PANEL TO SUBPOENA SNYDER
Washington Commanders owner Dan Snyder conducted a “shadow investigation” that sought to discredit former employees making accusations of workplace sexual harassment, hired private investigators to intimidate witnesses, and used an overseas lawsuit as a pretext to obtain phone records and emails, according to a document released by a House committee on Wednesday.
The Committee on Oversight and Reform is investigating the Commanders’ workplace culture following accusations of pervasive sexual harassment by team executives of women employees. It released the memo ahead of a hearing Wednesday in Washington that featured testimony from NFL Commissioner Roger Goodell, appearing remotely from New York.
Snyder was invited to testify but declined, citing overseas business commitments and concerns about due process. The committee chairwoman, Rep. Carolyn Maloney, D-N.Y., announced during the hearing that she plans to issue a subpoena to compel a deposition from Snyder next week.
The 29-page memo alleges Snyder tried to discredit the people accusing him and other team executives of misconduct and also tried to influence an investigation of the team conducted for the NFL by attorney Beth Wilkinson’s firm.
Snyder’s attorneys presented the NFL with a 100slide PowerPoint presentation including “private text messages, emails, phone logs and call transcripts, and social media posts from nearly 50 individuals who Mr. Snyder apparently believed were involved in a conspiracy to disparage him,” the committee said.
In a statement, a spokesman for Snyder characterized the report and the hearing as “a politically charged show trial” and said Congress should not be investigating “an issue a football team addressed years ago.”
Goodell told the committee that the team’s culture has transformed as a result of the Wilkinson probe and that “Dan Snyder has been held accountable.” Asked by Rep. Rashida Tlaib, DMich., whether he would remove Snyder as owner, Goodell said, “I don’t have the authority to remove him.”
An NFL owner can only be removed by a three-quarters majority vote of fellow owners.
NFL seeks arbitration
The NFL and six of its teams have formally moved in a New York court to force a lawsuit alleging that they engaged in racial discrimination into arbitration where Goodell would be the arbitrator.
The league and the teams filed papers late Tuesday with a judge presiding over a lawsuit filed by Brian Flores after he was fired in January as head coach of the Miami Dolphins. The NFL said employment agreements with teams signed by Flores and other coaches contain provisions that require the arbitration of all disputes.

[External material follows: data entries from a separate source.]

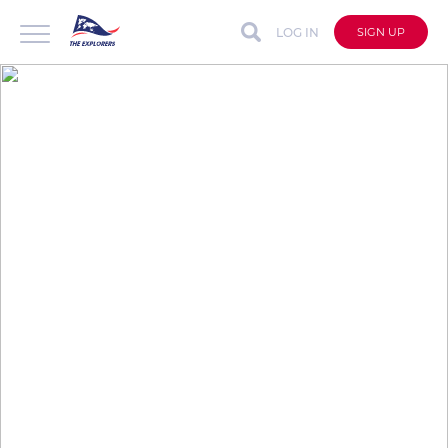
LOG IN
SIGN UP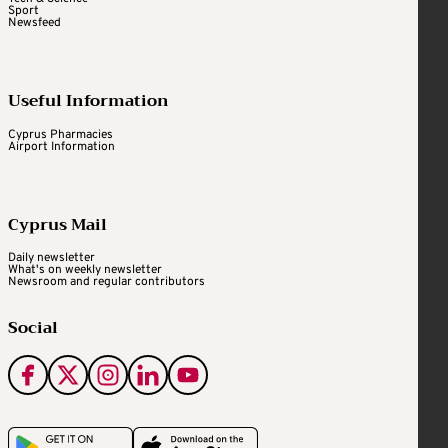
Sport
Newsfeed
Useful Information
Cyprus Pharmacies
Airport Information
Cyprus Mail
Daily newsletter
What's on weekly newsletter
Newsroom and regular contributors
Social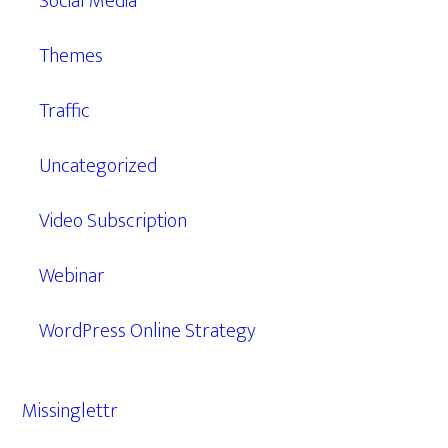
Social Media
Themes
Traffic
Uncategorized
Video Subscription
Webinar
WordPress Online Strategy
Missinglettr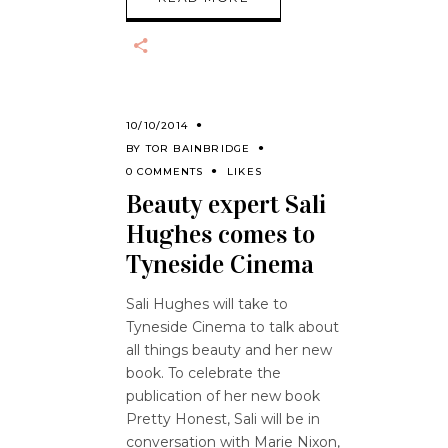
10/10/2014
BY
TOR BAINBRIDGE
0 COMMENTS
LIKES
Beauty expert Sali
Hughes comes to
Tyneside Cinema
Sali Hughes will take to
Tyneside Cinema to talk about
all things beauty and her new
book. To celebrate the
publication of her new book
Pretty Honest, Sali will be in
conversation with Marie Nixon,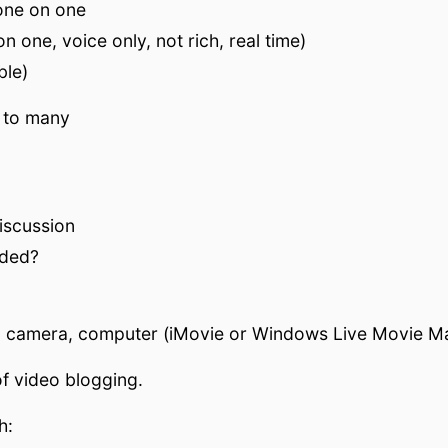
one on one
n one, voice only, not rich, real time)
ble)
 to many
iscussion
eded?
, camera, computer (iMovie or Windows Live Movie Ma
f video blogging.
h: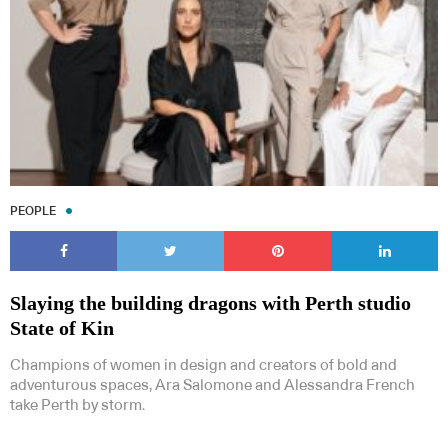
PEOPLE
Slaying the building dragons with Perth studio
State of Kin
Champions of women in design and creators of bold and
adventurous spaces, Ara Salomone and Alessandra French
take Perth by storm.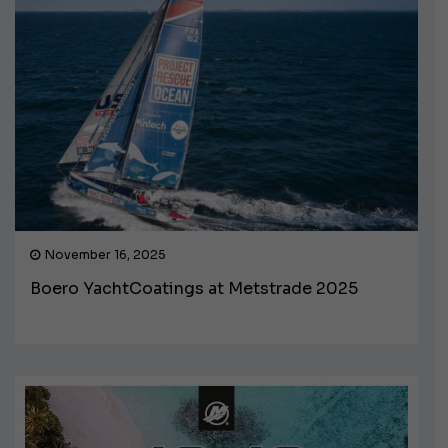
November 16, 2025
Boero YachtCoatings at Metstrade 2025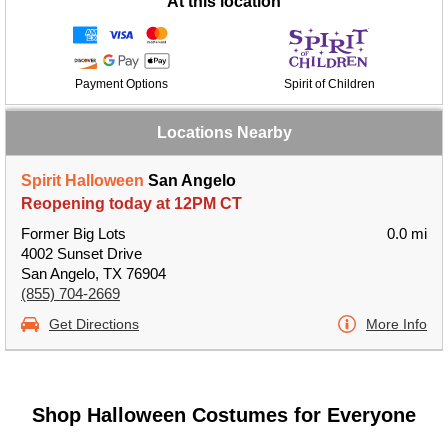
At this location
Payment Options
Spirit of Children
Locations Nearby
Spirit Halloween
San Angelo
Reopening today at 12PM CT
Former Big Lots
0.0 mi
4002 Sunset Drive
San Angelo, TX 76904
(855) 704-2669
Get Directions
More Info
Shop Halloween Costumes for Everyone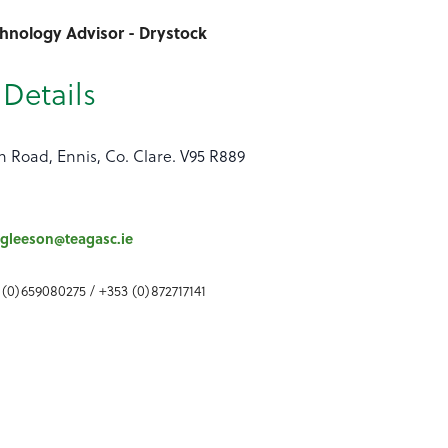
chnology Advisor - Drystock
Details
n Road, Ennis, Co. Clare. V95 R889
gleeson@teagasc.ie
 (0)659080275 / +353 (0)872717141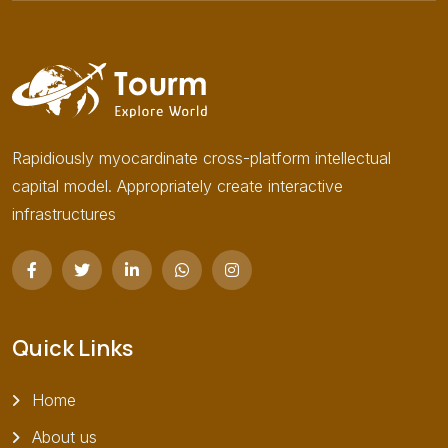
Rapidiously myocardinate cross-platform intellectual
capital model. Appropriately create interactive
infrastructures
Quick Links
Home
About us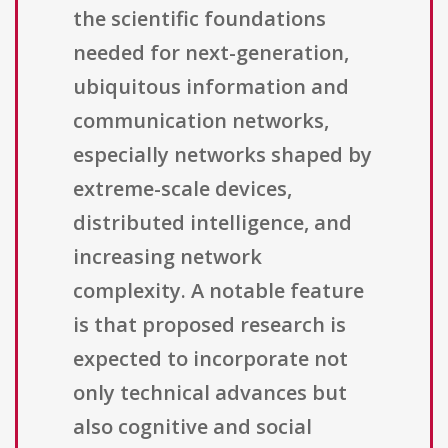
the scientific foundations
needed for next-generation,
ubiquitous information and
communication networks,
especially networks shaped by
extreme-scale devices,
distributed intelligence, and
increasing network
complexity. A notable feature
is that proposed research is
expected to incorporate not
only technical advances but
also cognitive and social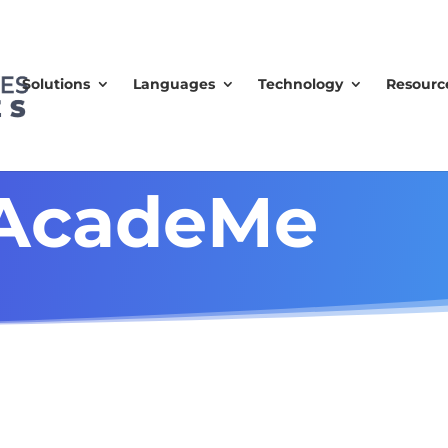
Solutions
Languages
Technology
Resourc
 AcadeMe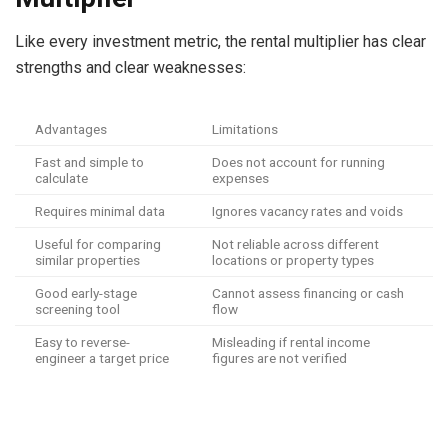
Like every investment metric, the rental multiplier has clear
strengths and clear weaknesses:
Advantages
Limitations
Fast and simple to
Does not account for running
calculate
expenses
Requires minimal data
Ignores vacancy rates and voids
Useful for comparing
Not reliable across different
similar properties
locations or property types
Good early-stage
Cannot assess financing or cash
screening tool
flow
Easy to reverse-
Misleading if rental income
engineer a target price
figures are not verified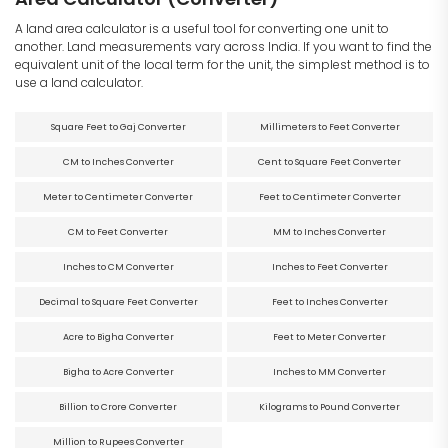
A land area calculator is a useful tool for converting one unit to
another. Land measurements vary across India. If you want to find the
equivalent unit of the local term for the unit, the simplest method is to
use a land calculator.
Square Feet to Gaj Converter
Millimeters to Feet Converter
CM to Inches Converter
Cent to Square Feet Converter
Meter to Centimeter Converter
Feet to Centimeter Converter
CM to Feet Converter
MM to Inches Converter
Inches to CM Converter
Inches to Feet Converter
Decimal to Square Feet Converter
Feet to Inches Converter
Acre to Bigha Converter
Feet to Meter Converter
Bigha to Acre Converter
Inches to MM Converter
Billion to Crore Converter
Kilograms to Pound Converter
Million to Rupees Converter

Flores now works as an assistant coach for the Pittsburgh Steelers. He alleged in his lawsuit that has since been joined by two other Black coaches that the league engages in racist hiring practices despite its claims to the contrary.
The NFL has insisted the lawsuit is “without merit,” although Goodell said before the Super Bowl that “all of the allegations, whether they were based on racism or discrimination or the integrity of our game, all of those to me were very disturbing.”
A Manhattan federal judge is unlikely to rule on the arbitration issue until late summer, at the earliest.
David Gottlieb, a lawyer for the coaches, said Wednesday that moving the case to the secrecy of arbitration was, in effect, “stripping our clients of rights.”
“Arbitration is privatizing the judicial branch,” Gottlieb said. “All we’re asking for is an open and fair process.”